The Marine Corps is planning its Increment 1 and 2 Amphibious Combat Vehicles around a design used in foreign militaries and built by several manufacturers, some of which have open production lines, Commandant of the Marine Gen. James Amos told Defense Daily after a Senate Appropriations defense subcommittee hearing Wednesday.
“What I hope is we can get Increment 1, some number–200, 300, we’re still sorting that out–but we can get that under contract as soon as we can, and those would be [commercial off-the-shelf] vehicles,” the four-star general said. “It’s going to come from a manufacturer that more than likely is already making these things, so we don’t have to reinvent something, we don’t have to go through the developmental testing and costs. So that’s Increment 1. Makes sense, get it sooner, let the Marines figure out what they need to do to change it. And then Increment 2 would be, in my mind, a spiral development…This would be like the second flight of the first increment.”
Amos said Increment 2 would be a “jazzed up version” of the original based on feedback from Marines in the field, and developmental costs would be kept low.
Asked if he could name the platform he is looking at or its manufacturers, Amos smiled and said “absolutely not.” But he did say it would be a wheeled vehicle rather than a tracked vehicle, which comes with a host of benefits that makes it “immensely superior” on land–greater safety, greater protection, simpler maintenance and better maneuverability, to name a few.
“If we had stayed the direction we were going, with a tracked, high-speed vehicle, it would have had significantly less protection as you come across the beach, and that’s not what we need to be having today,” Amos said.
On Tuesday, Amos said at a House Appropriations defense subcommittee that the vehicles would cost $3 million to $4.5 million each instead of $12 million to $14 million for the high-speed tracked vehicle that had been considered previously. He told lawmakers the Marine Corps could build the high-speed craft–which planes across the top of the water like a speedboat rather than sitting in the water like other boats–but the cost would be high and the service would have to make too many other compromises on its capabilities ashore, where the vehicle would operate “99 percent of the time.”
ACV program office spokesman Manny Pacheco told Defense Daily that the 8-wheeled vehicle the service is considering came to the Marines’ attention during technology demonstrations for the Marine Personnel Carrier last year. He expects the Marine Corps to buy 200 Increment 1 vehicles and 470 Increment 2 vehicles, with the intent “to include some different variants yet to be determined,” though he noted the plans are still evolving.
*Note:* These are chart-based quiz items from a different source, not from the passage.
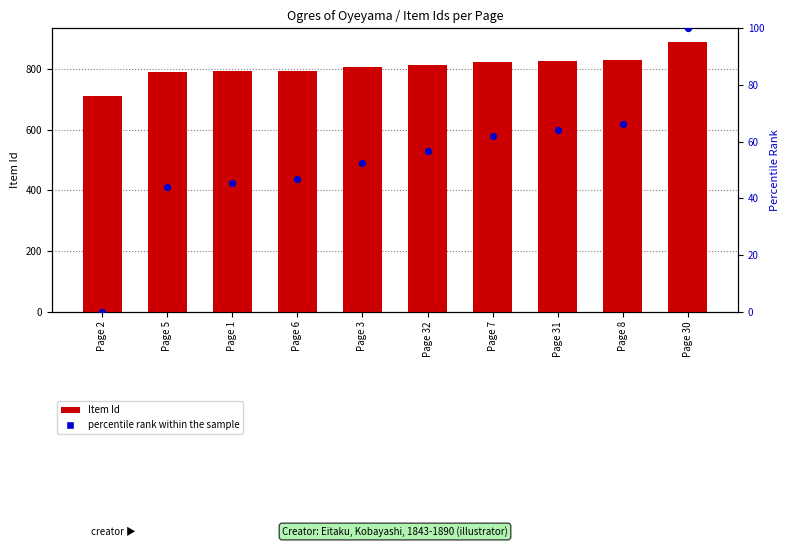

Which series reaches the minimum Y coordinate?

percentile rank within the sample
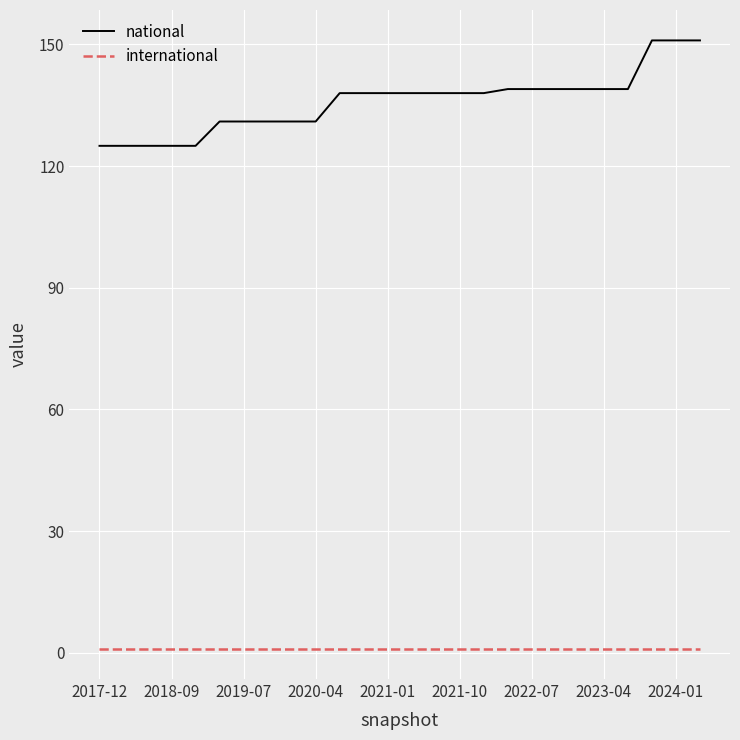

Which series has the largest total across all categories?

national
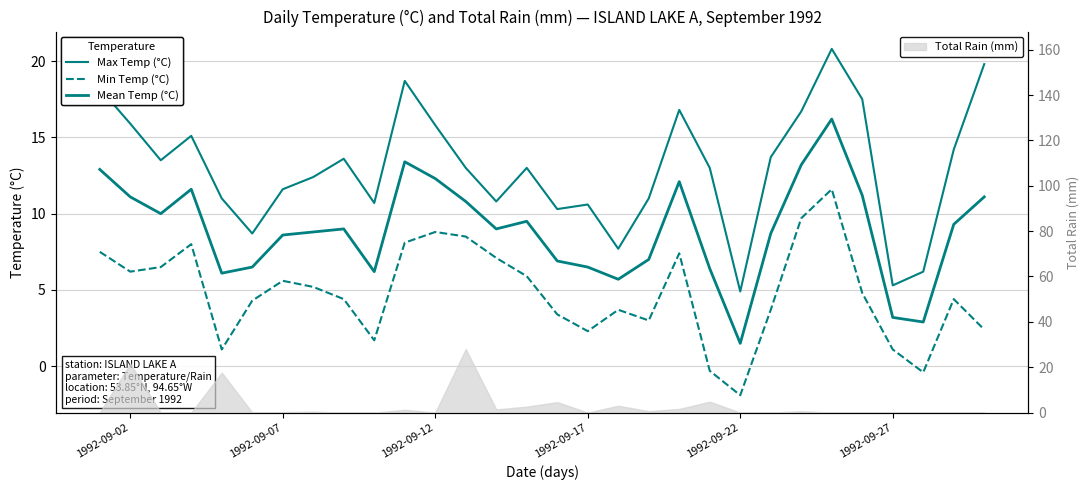

How many interior local peaks does the Max Temp (°C) series have?

7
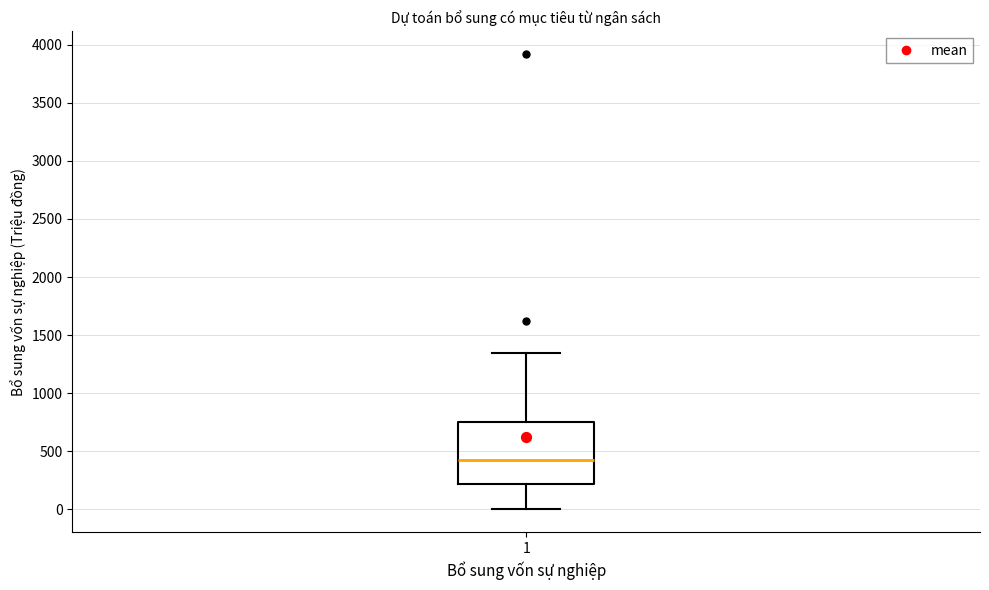

Read this box plot against the y-axis: the position of the median line, the range covered by the box, and the ends of both whiskers. The values are not printed on the chart, so give them approximately, as read against the axis.

median 450, box 200 to 750, whiskers 0 to 1350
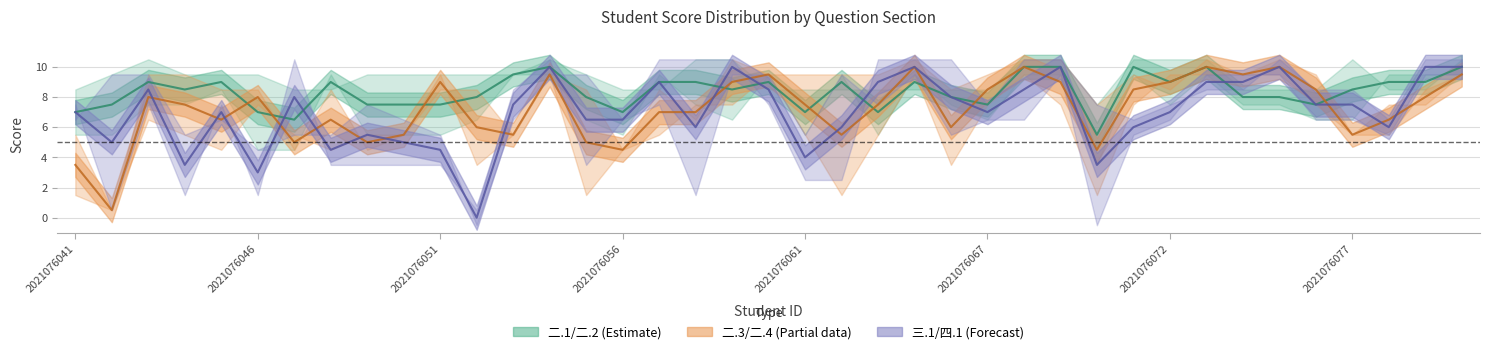

What is the difference between the maximum and minimum values in the 四.1(10分) series?

10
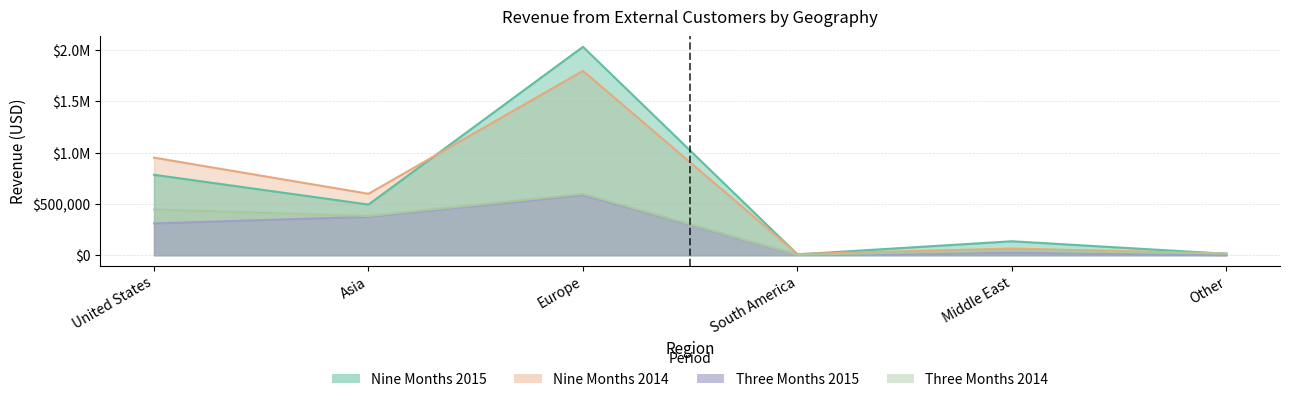

Which category has the highest value in the Nine Months 2015 series?

Europe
At the same time, Pacheco said the program office will explore high-waterspeed technologies for an independent amphibious vehicle and/or a connector. And it will focus its near-term efforts on survivability and sustainment upgrades to the legacy Assault Amphibious Vehicle.
Amos also discussed the Marine Corps’ congressionally requested Unfunded Priorities List with reporters after the hearing. He said the Marine Corps’ list totaled $2.5 billion, with $1 billion dedicated to Joint Strike Fighters to replace the six to eight AV-8B Harriers destroyed during a September 2012 attack on Camp Bastion in Afghanistan. Six were completely destroyed, Amos said, and two more were shipped back to the United States for further inspection but likely won’t fly again.
The list also includes $400 million in military construction, which dropped 65 percent in the president’s budget request for fiscal year 2015, he said. Previous requests averaged about $2 billion, and the FY ’15 request is less than a quarter of that.
There is also money in the request to speed up the Service Life Extension Program for the 72 Landing Craft-Air Cushions (LCACs) in the fleet, as well as to supplement the Spain-based Special Purpose Marine Air-Ground Task Force (MAGTF) Crisis Response unit for operations in Africa with additional MAGTFs in U.S. Central Command and U.S. Southern Command.
After Tuesday’s hearing with House appropriators, Chief of Naval Operations Adm. Jonathan Greenert would not elaborate on the Navy’s Unfunded Priorities List other than to say it was with Defense Secretary Chuck Hagel, who would send all the services’ lists together to Congress. Greenert said during the hearing that the list included funding for 22 additional EA-18G Growlers because the Navy is the only service that provides airborne electronic attack and he views the Growler production line closing as a big risk.